“Of the clean animals and the unclean, of the birds, and of everything that crawls on the ground two by two, male and female came to Noah into the ark, just as God had commanded him.” (Genesis 7:8-9) “For forty days and forty nights heavy rain poured down on the earth.” (Genesis 7:12)
These lines from Genesis about Noah and the great flood are the most recognizable. They’re the most dramatized in cartoons and movies because they’re whimsical—they’re out of this world. In our minds we may already have a picture of giraffes and zebras and camels lining up two-by-two entering the boat. We see perhaps a rainstorm that ends as quickly as it begins. If we ponder this more maybe we’ll think of the dove or the rainbow.
When Jesus mentions Noah and the flood in today’s Gospel he talks about what the people were doing prior to the flood. They were “eating and drinking, marrying and giving in marriage.” (Matthew 24:38)
Wait a minute though. What’s wrong with that? Aren’t these good things?
They are! They are as long as we are prepared for what comes next.
If we run through the schedule of our day or our week, what most consumes our time? Eating and drinking perhaps? These are not bad things. Spending time with our spouse or family? These are not bad things either. We often make resolutions however that our daily routine washes out like a flood. We often resolve to learn more about our faith. Maybe we tell ourselves every week after Mass that we are going to pray more, read the Bible more, say grace before meals. Making these promises is a good start, but we also need to see them through. Do we get so immersed in our routines that we forget God? When at work, at school, at home with our family, when we’re out to dinner, when we’re going about our day-to-day living do we forget to incorporate God?

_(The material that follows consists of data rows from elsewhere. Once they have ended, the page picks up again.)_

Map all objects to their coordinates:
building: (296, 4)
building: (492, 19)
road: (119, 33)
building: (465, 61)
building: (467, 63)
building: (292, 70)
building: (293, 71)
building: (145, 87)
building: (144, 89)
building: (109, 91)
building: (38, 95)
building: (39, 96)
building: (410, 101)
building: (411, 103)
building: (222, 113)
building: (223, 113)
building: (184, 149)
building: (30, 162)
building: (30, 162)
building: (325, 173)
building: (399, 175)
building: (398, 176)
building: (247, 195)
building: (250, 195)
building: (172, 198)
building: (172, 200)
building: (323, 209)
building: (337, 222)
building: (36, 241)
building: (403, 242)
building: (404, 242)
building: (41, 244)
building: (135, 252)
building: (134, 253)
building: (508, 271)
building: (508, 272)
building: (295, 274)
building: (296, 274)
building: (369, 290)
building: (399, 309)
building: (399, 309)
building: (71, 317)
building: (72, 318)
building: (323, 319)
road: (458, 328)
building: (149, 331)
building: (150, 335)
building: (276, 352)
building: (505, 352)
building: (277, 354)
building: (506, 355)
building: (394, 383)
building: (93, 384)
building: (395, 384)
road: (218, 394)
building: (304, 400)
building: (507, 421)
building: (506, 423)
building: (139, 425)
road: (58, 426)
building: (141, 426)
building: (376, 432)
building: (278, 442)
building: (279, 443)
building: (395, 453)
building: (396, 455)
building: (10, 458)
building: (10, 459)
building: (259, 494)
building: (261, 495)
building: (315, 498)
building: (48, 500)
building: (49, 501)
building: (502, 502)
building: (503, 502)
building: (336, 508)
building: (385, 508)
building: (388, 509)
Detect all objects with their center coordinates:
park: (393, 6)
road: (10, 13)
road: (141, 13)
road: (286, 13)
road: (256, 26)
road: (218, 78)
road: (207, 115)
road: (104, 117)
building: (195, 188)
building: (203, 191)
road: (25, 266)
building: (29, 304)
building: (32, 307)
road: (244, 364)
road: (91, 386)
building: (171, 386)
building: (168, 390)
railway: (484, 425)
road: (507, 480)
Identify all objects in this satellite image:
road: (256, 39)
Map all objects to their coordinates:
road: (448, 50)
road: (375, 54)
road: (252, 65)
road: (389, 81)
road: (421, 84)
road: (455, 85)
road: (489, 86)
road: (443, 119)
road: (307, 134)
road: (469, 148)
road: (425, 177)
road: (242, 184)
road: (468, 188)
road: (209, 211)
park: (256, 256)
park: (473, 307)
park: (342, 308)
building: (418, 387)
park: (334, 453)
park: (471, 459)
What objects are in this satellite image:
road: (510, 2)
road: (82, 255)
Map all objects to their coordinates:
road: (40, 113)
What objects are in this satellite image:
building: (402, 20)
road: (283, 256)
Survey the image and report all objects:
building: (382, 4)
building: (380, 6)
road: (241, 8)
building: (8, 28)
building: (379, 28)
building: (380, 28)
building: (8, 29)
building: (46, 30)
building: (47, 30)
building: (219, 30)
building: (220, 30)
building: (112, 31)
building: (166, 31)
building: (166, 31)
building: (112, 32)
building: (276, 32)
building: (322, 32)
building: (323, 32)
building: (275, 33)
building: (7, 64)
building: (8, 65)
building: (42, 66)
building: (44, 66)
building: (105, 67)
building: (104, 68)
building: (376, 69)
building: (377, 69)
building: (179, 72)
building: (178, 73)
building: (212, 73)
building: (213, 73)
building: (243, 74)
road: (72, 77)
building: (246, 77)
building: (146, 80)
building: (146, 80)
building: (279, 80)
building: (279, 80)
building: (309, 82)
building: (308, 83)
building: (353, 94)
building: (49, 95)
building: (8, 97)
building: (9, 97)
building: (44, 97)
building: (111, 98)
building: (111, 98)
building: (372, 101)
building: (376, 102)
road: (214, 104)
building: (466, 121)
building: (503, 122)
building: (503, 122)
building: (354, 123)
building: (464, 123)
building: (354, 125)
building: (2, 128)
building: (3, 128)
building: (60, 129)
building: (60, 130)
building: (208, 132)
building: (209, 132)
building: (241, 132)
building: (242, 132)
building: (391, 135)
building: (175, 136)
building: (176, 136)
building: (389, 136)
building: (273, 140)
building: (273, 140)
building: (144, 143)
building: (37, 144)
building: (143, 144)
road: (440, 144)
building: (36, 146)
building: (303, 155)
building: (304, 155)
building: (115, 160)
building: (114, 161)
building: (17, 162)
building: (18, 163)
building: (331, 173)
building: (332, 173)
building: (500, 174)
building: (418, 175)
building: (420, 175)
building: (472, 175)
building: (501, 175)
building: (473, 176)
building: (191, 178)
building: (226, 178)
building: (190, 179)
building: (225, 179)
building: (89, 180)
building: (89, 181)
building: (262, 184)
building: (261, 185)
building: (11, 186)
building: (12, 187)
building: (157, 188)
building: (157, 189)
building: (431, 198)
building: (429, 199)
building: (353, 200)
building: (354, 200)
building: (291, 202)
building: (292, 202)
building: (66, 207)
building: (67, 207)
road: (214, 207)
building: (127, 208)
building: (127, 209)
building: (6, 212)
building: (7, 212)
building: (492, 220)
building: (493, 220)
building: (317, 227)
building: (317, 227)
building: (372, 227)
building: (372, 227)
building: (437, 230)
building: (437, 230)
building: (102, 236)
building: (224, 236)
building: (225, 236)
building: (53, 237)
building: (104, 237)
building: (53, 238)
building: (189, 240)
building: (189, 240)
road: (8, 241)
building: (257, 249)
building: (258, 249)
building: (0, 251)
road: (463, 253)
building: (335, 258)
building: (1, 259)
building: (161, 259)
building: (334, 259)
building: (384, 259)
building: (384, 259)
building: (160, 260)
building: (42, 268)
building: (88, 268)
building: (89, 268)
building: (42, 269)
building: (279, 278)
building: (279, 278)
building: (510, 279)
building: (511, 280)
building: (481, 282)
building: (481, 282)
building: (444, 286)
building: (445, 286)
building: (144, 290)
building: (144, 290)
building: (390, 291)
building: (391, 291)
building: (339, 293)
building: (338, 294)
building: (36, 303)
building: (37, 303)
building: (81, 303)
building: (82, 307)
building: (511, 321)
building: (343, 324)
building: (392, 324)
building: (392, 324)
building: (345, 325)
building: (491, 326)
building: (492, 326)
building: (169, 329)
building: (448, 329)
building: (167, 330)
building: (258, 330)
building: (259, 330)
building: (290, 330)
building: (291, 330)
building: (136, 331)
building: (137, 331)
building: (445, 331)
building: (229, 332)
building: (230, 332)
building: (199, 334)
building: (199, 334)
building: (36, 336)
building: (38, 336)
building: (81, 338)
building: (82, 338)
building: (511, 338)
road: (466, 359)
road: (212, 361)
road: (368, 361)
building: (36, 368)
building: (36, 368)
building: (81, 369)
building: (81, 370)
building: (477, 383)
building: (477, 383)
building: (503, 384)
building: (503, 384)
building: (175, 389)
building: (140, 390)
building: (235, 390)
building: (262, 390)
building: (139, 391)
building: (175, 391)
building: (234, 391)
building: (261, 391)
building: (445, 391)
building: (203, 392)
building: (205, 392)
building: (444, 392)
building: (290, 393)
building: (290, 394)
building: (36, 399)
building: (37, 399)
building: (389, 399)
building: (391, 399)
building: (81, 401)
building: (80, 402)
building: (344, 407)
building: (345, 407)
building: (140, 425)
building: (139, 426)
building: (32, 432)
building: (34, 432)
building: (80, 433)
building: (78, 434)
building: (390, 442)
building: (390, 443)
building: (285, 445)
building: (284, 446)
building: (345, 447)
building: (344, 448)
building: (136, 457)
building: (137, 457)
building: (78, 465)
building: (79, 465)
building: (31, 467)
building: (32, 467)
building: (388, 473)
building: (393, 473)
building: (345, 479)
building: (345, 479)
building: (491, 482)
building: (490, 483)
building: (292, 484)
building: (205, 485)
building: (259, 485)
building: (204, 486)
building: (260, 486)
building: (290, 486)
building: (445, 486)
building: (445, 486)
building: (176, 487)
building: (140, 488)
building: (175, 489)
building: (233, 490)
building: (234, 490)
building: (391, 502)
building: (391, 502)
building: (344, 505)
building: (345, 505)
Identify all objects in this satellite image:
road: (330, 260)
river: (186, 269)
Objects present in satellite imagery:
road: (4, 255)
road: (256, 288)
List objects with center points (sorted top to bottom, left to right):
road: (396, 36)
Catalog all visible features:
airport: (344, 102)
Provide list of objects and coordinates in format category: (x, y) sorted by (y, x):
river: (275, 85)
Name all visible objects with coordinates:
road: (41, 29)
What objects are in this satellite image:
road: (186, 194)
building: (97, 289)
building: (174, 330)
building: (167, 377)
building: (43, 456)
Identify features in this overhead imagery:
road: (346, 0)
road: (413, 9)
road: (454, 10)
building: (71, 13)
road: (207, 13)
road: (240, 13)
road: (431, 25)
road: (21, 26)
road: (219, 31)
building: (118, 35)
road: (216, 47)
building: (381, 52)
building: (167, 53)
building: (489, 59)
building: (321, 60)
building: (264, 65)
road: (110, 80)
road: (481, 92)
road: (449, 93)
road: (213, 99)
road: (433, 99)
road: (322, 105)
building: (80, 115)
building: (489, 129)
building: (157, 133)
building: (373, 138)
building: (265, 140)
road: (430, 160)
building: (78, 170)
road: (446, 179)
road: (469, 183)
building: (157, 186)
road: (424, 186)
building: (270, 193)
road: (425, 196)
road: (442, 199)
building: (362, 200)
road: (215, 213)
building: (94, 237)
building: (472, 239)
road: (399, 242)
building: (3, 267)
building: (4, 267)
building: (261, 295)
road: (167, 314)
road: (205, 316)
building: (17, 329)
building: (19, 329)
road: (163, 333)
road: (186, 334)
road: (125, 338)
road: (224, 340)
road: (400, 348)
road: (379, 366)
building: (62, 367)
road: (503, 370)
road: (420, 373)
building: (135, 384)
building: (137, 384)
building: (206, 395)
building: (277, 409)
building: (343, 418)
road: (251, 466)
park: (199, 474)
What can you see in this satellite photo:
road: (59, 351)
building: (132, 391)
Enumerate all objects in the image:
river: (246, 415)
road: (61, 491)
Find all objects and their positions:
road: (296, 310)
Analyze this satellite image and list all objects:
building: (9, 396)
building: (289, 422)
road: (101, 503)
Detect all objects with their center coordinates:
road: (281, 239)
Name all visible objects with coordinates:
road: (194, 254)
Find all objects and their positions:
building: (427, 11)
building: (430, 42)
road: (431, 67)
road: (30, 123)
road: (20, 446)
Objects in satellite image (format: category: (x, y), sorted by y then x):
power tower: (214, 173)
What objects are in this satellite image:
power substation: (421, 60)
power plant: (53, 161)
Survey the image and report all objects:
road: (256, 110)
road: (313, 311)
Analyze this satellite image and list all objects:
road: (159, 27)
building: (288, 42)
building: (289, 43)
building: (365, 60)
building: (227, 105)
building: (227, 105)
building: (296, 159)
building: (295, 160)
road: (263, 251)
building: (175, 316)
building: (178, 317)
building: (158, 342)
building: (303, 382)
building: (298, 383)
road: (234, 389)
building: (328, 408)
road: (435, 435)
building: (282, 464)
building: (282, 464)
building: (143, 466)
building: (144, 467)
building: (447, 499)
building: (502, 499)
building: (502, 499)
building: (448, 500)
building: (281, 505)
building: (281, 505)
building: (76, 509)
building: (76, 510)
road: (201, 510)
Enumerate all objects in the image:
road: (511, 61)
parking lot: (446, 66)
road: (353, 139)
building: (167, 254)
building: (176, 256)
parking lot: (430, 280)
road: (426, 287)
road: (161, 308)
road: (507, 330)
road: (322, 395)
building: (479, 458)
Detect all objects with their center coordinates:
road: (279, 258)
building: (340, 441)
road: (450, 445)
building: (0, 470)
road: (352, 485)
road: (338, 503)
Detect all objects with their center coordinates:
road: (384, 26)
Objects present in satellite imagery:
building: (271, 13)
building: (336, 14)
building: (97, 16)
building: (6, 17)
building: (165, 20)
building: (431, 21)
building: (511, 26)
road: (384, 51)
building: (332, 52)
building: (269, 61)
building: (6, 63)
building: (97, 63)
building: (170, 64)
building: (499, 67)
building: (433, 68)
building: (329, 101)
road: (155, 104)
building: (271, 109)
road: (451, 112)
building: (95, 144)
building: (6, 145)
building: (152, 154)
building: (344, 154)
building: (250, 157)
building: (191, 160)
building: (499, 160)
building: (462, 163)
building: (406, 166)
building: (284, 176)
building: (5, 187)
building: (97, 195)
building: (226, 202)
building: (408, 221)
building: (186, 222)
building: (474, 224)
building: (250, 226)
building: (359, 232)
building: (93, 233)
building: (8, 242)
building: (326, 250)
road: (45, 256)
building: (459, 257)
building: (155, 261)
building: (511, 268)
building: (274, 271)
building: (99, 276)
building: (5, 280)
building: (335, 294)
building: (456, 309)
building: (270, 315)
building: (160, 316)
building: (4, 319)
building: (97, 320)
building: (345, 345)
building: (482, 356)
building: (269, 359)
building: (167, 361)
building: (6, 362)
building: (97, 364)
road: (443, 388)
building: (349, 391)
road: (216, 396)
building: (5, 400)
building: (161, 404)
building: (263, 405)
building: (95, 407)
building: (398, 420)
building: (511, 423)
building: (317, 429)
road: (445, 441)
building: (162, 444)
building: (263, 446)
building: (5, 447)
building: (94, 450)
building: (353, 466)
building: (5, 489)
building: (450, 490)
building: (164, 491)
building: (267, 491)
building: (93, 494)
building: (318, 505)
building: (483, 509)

Our family, our work, our dinners together are not bad things—not in the days of Noah and not for us today. But are we so consumed in trying to become rich, trying to be popular, trying to be the perfect parent or perfect student that we forget God? Our lives don’t end once we die here, but we have to be prepared for what comes next. We can start preparing now with small but significant steps: praying, a family rosary, going to confession, thanking God. We often look ahead to Christmas and forget that Advent is a time of preparation. Are we prepared or preparing for the coming of Christ? Or are we too consumed in our eating and drinking, in our work and our shopping?